Achieving holistic observability often hits a wall at asynchronous batch or streaming systems. While OpenTelemetry provides standards for tracing, integrating systems like Apache Beam/Dataflow requires specific considerations. This presentation details the successful integration of Beam pipelines with OpenTelemetry’s tracing APIs. We’ll explore the mechanisms for context propagation across Beam’s distributed workers and stages, enabling pipelines to join traces initiated by upstream services. Discover how spans generated within the Dataflow runner can be exported and visualized alongside the rest of your application traces in Google Cloud Trace, finally delivering the “full picture” of your system’s behavior, including its data processing components.
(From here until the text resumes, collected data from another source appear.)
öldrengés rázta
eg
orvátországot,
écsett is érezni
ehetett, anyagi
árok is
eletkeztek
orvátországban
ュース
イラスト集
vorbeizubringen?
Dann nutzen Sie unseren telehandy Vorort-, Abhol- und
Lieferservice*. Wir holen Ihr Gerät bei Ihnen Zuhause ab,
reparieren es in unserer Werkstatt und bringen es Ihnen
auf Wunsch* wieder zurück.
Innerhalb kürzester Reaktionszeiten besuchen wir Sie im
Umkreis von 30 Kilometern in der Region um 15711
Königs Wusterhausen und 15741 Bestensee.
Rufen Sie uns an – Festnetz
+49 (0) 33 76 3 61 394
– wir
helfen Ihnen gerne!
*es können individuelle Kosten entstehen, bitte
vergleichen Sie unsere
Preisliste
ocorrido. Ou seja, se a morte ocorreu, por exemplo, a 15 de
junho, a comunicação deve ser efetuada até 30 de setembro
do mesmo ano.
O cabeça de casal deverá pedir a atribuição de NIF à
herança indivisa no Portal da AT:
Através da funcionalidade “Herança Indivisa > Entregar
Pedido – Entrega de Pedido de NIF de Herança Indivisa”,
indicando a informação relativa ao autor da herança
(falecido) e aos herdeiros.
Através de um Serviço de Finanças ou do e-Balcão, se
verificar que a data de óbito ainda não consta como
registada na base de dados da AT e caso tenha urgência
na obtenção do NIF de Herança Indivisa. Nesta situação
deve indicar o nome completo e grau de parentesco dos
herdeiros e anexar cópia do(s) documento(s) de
Simplified Streaming Anomaly Detection with Apache Beam's Latest Transform

by Shunping Huang

This talk dives into the practical application of Apache Beam for constructing robust, scalable, and real-time anomaly detection pipelines. We’ll explore Beam’s latest anomaly detection transform, and how to integrate various anomaly detection algorithms (e.g., statistical methods, machine learning models) to identify critical outliers in continuous data streams.

Streaming Databases with Bigtable and Apache Beam

by Christopher Crosbie

Discover how companies, including Google, leverage Apache Beam and Bigtable to instantly enrich data as it’s created. We’ll explore how Bigtable, Google’s powerful key-value database, serves as a perfect real-time data storage solution for Beam’s processing. Learn about the seamless integration between these services and see how you can take advantage of features like large-scale embedding generation and the Beam Enrichment transform with minimal coding

Superpowering Agents with Apache Beam

by Konstantin Buschmeier & Jasper Van den Bossche

Large language models and agentic systems are rapidly changing how exploratory data analytics is performed. Natural language interactions and assisted querying unlock quick prototyping for business experts without data science or programming backgrounds enabling them to get answers to business questions faster.

The limited context inherent in LLMs prevents direct analysis of large data volumes. Augmenting them with access to powerful tools, like databases, and query engines, and scalable data processing frameworks, overcomes this constraint.

Talk to your pipeline: how to use AI to create dynamic transforms in streaming

by Israel Herraiz

With some design, you can leverage Beam ML to make a LLM transform your questions into dynamic transformations that you can apply to your data. In this talk, we show how to use Gemma to accept natural language questions about your data, and offer an answer in real time applied to the main stream of data

The ASF Data Ecosystem Bridging the Data Stream With Apache Beam

by JB Onofre

During this keynote, JB will provide an overview of the projects in the Apache Software Foundation forming a complete data ecosystem: from storage to analytic, including query engines and table format, Apache projects are the building blocks of the data ecosystem. We will see the role played by Apache Beam in this ecosystem and how vendors like Dremio are powered by these projects.

Using Apache Beam to power and scale a data engineering transformation at a Financial Exchange

by Conall Bennett

At CME Group we are going through a multi-year transformation to run the world’s leading derivatives exchange on Google’s cloud platform.

This talk will focus on how we have been using dataflow & apache beam as a core technology service to enable & transform how distributed data engineering teams across different business areas collaborate, build and deliver data products for internal stakeholders and customers, at scale and with a much faster time to market.